Passa il tempo, senza distinguersi in giorni e notti, vasto come il più vasto dei deserti.
E' un'aridità fatta di braci e ghiacci, che avanza e si dilata, risucchiandomi lo sguardo, i pensieri, i gesti nei suoi invisibili confini.
Confini tesi verso il basso, verso la profondità di un abisso dove l'oscurità e il silenzio appaiono come una salvezza.
Sono sopraffatto dalla totale assenza di aspettative nei confronti del mondo.
Il mondo che ho creduto mi appartenesse.
Quel mondo che doveva tenermi, con radici salde. E lasciarmi vagare sulle sue vie infinite, libero. Il mondo che mi ha giudicato, condannato, dimenticato.
Adesso lo guardo senza desiderio, né apprensione.
Senza preghiere: lo guardo nelle ferite dei miei compagni di cella, nel disprezzo delle guardie, nei frettolosi colloqui con l'avvocato.
Lo guardo nel dolore silenzioso di mia madre, nei suoi occhi che non sanno più piangere, nella sua voce che ha dimenticato il suono della parola 'figlio'.
E questo è il mondo che mi è toccato in sorte, o forse che, senza rendermene conto, una sera ho scelto.
Pioveva.
Pioveva quella sera di novembre e ogni cosa intorno sembrava scomparire, dissolversi completamente nell' acqua.

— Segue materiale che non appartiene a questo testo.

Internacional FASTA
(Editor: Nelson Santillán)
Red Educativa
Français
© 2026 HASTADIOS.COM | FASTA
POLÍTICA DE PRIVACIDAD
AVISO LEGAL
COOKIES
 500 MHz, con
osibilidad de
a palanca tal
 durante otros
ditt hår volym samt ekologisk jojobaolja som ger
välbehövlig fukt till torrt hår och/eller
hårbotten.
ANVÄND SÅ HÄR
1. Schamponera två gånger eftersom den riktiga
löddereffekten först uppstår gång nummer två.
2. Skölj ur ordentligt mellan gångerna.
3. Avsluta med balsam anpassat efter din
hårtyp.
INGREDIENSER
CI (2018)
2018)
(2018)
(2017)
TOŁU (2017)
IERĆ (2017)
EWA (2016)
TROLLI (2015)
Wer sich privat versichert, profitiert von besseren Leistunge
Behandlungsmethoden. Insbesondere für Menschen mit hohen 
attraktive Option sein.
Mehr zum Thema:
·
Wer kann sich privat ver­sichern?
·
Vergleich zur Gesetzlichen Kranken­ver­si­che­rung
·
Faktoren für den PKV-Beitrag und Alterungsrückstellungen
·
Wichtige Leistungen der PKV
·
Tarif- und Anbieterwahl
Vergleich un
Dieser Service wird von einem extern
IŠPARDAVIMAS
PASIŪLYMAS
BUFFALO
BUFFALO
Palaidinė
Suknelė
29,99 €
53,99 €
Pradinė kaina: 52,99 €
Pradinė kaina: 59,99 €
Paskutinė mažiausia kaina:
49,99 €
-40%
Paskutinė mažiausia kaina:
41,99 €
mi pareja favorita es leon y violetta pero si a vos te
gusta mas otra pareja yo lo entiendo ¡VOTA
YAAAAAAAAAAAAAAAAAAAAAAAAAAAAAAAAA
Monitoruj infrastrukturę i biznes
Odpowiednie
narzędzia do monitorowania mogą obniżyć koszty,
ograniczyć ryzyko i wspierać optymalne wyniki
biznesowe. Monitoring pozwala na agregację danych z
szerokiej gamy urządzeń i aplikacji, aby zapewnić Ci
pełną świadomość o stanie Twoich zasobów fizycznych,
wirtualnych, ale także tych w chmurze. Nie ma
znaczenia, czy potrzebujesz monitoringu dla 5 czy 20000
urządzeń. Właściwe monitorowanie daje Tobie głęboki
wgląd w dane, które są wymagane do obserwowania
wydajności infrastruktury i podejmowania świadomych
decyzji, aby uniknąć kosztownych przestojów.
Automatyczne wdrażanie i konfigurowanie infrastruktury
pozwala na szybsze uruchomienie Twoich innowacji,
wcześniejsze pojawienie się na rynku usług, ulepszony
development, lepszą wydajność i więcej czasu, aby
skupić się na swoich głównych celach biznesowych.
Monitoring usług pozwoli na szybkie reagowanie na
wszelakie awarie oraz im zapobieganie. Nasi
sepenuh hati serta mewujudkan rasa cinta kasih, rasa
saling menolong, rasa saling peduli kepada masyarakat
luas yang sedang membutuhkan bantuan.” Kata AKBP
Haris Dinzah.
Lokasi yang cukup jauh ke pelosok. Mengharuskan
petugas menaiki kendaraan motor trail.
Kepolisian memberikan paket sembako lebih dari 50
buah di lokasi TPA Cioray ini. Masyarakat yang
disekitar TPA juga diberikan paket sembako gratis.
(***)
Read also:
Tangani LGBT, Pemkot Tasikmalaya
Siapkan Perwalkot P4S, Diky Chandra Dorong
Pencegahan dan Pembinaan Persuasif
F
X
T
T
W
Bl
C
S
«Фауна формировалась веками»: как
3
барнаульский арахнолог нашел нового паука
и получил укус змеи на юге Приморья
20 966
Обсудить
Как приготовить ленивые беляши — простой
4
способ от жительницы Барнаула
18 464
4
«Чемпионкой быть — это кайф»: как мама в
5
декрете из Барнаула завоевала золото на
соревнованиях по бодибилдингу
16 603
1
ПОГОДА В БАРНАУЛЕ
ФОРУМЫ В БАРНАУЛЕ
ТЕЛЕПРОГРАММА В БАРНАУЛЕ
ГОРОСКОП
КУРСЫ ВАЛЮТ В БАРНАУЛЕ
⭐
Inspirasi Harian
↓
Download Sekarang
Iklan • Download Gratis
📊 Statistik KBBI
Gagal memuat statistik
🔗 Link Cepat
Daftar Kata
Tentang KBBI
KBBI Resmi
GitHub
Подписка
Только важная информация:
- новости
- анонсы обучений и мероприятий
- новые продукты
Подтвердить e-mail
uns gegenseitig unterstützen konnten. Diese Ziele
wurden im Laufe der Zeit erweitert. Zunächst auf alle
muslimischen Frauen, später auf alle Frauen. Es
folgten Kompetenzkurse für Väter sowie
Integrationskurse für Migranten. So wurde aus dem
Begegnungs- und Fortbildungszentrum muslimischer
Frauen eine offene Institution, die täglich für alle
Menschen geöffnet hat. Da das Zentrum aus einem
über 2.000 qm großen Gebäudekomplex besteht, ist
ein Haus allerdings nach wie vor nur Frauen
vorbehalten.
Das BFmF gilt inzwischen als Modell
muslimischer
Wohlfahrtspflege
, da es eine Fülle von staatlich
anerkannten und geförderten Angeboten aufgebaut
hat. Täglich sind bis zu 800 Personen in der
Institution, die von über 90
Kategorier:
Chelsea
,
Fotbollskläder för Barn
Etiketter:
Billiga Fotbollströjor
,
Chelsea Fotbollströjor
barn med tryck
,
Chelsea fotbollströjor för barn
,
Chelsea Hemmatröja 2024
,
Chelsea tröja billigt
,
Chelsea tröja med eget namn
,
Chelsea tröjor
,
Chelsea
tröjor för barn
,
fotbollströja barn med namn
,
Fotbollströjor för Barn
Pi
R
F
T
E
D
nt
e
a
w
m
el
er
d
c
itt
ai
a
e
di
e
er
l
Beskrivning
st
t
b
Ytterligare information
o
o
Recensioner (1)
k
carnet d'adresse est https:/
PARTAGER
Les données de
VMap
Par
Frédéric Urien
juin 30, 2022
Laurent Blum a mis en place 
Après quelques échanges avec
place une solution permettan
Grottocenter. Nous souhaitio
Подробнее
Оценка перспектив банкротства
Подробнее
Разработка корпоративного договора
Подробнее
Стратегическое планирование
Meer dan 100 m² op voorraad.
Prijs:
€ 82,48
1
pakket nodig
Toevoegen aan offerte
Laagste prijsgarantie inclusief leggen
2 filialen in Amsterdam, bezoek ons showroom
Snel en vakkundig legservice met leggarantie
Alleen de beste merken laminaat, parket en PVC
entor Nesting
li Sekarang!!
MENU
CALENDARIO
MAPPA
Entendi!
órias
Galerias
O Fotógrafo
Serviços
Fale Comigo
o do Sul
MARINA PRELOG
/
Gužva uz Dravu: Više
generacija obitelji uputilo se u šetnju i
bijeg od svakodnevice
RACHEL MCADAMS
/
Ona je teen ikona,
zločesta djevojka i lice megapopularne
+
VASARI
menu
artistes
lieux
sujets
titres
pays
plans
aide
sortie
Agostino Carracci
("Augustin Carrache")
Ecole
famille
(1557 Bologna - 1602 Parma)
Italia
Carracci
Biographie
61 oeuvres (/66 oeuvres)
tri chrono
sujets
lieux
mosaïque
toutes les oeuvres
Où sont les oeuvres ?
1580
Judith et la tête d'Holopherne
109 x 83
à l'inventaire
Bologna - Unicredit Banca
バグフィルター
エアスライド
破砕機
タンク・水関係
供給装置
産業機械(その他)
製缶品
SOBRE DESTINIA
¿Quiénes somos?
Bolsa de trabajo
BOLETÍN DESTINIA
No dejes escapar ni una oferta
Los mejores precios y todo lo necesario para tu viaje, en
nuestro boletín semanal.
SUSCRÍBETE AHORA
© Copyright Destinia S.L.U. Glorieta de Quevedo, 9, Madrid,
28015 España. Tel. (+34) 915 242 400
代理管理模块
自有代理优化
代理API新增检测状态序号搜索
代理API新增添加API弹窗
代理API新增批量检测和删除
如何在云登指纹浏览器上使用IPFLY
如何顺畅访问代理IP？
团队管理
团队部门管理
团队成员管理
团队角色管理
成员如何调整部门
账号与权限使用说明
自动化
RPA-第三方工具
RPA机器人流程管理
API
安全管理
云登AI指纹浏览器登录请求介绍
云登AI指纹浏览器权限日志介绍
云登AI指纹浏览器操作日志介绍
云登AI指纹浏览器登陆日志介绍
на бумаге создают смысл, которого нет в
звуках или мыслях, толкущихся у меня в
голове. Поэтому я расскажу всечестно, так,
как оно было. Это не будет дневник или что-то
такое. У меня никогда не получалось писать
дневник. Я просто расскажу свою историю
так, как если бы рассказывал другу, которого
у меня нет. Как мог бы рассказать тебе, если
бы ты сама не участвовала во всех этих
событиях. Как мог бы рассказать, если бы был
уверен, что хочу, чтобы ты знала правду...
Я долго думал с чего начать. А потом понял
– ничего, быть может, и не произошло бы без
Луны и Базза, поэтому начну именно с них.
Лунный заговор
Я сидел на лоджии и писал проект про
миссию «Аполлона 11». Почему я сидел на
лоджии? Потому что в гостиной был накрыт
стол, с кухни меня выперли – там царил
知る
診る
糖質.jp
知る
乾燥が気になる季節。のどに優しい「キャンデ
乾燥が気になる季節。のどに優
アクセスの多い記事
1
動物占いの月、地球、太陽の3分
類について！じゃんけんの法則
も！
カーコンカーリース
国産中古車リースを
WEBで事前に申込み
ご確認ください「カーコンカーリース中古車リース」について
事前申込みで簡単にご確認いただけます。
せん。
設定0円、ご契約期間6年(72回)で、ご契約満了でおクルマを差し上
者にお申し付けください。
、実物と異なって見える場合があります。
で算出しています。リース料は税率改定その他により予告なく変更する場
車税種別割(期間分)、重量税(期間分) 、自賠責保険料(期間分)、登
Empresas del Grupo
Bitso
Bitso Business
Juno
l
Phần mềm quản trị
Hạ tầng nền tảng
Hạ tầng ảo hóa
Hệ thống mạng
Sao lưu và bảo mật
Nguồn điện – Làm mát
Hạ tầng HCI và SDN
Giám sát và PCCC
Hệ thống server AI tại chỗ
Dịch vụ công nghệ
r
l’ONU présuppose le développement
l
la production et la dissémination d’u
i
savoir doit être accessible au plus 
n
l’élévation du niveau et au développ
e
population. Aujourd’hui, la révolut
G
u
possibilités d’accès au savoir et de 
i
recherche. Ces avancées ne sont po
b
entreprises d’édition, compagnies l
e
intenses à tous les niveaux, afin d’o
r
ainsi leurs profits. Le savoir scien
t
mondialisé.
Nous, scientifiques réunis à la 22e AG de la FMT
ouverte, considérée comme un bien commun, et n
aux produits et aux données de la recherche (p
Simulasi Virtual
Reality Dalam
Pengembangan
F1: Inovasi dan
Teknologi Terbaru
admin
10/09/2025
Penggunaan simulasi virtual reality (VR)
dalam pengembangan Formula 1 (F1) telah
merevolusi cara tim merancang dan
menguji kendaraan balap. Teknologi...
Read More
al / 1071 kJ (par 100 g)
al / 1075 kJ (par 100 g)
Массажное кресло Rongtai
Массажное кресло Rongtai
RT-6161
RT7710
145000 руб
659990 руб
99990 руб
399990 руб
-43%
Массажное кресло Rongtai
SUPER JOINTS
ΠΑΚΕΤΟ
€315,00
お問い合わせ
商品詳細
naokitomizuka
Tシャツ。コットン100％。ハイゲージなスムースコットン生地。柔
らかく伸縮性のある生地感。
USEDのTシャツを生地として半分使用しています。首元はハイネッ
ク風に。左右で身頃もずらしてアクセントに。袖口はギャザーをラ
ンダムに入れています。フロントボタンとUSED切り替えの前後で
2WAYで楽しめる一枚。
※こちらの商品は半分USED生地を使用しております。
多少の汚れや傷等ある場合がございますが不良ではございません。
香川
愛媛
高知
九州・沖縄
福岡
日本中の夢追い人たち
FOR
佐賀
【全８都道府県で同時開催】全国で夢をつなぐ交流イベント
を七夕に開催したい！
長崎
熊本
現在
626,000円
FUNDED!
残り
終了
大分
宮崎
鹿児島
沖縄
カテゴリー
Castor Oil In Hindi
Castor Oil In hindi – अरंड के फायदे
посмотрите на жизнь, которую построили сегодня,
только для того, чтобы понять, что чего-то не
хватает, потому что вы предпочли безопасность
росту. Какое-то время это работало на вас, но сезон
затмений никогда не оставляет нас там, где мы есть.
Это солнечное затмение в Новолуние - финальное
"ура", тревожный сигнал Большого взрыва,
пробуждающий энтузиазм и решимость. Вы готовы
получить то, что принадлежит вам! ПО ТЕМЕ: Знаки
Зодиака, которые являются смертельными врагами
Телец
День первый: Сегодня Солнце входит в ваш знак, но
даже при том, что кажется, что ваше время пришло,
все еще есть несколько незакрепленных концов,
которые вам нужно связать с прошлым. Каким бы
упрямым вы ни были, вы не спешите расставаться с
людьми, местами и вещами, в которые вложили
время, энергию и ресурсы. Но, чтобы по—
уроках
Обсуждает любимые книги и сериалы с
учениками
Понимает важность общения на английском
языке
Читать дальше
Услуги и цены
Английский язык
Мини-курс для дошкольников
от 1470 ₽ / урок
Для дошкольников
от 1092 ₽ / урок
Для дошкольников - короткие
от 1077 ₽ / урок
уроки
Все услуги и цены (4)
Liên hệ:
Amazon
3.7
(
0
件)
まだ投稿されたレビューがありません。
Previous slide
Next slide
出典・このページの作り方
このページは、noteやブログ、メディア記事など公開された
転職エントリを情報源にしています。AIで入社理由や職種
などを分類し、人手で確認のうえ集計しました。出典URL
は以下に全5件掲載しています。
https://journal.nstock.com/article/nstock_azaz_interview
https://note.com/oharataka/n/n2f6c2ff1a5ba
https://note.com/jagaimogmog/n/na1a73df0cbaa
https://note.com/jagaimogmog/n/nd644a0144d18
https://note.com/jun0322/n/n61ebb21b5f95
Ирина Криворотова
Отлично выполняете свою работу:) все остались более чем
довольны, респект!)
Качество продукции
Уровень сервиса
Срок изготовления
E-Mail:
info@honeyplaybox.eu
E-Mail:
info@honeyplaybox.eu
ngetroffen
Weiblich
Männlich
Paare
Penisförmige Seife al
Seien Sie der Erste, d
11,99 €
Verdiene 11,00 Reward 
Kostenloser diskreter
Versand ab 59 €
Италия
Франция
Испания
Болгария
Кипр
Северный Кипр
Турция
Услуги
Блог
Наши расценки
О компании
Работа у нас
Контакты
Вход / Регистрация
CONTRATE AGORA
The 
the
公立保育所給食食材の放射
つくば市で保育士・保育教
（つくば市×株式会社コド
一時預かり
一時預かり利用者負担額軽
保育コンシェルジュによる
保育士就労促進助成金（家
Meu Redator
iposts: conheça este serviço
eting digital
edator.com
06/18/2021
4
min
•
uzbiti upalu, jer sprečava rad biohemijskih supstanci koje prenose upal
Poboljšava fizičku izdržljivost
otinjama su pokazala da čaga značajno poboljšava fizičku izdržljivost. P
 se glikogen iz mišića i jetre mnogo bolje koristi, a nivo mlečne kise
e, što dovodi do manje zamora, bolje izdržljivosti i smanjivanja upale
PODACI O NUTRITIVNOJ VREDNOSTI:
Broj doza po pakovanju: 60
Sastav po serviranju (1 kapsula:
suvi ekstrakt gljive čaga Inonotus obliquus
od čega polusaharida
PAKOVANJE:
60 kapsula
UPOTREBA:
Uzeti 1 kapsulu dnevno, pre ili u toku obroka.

Non la vidi. L'ho giurato e lo giuro ancora, inutilmente.
L'ho giurato su Cristo, la Madonna, su tutti i Santi.
Inutilmente.
Non la vidi. Sentii solo un tonfo, attutito dal fragore del temporale.
Avevo colpito qualcosa di leggero, morbido.
E pensai ad un cane, perché forse in quel momento la coscienza istintivamente non volle nemmeno prendere in considerazione la possibilità che si trattasse di una persona.
Così, non mi fermai, non scesi a controllare e andai via.
Invece avevo investito Chiara.
Chiara, ventidue anni, uno scricciolo di ragazza con un giubbotto nero, che tornava a casa dal suo turno in un call center.
A piedi, perchè la sua auto quella sera non aveva voluto saperne di mettersi in moto.
L'avevo uccisa sul colpo, Chiara.
L' avevo uccisa io in una sera di pioggia.
Un assassino sono.
- Assassino - gridava la madre di Chiara al processo.
Assassino sarò per sempre, perché Chiara l'ho uccisa io e - sono scappato -
Con le mani dietro la schiena, passo la vita, perché non ho nulla davanti a cui tenderle. Ad imparare quanti passi si possono fare in poco più di undici metri quadrati e quanti pensieri devo mettere in fila per farmi coraggio ed infilare la testa in un sacchetto di plastica.
Per pagare definitivamente il mio debito con la giustizia di questo mondo.
Con Chiara che comunque non tornerà più dalla sua famiglia.
Per pagare definitivamente il debito con la mia coscienza.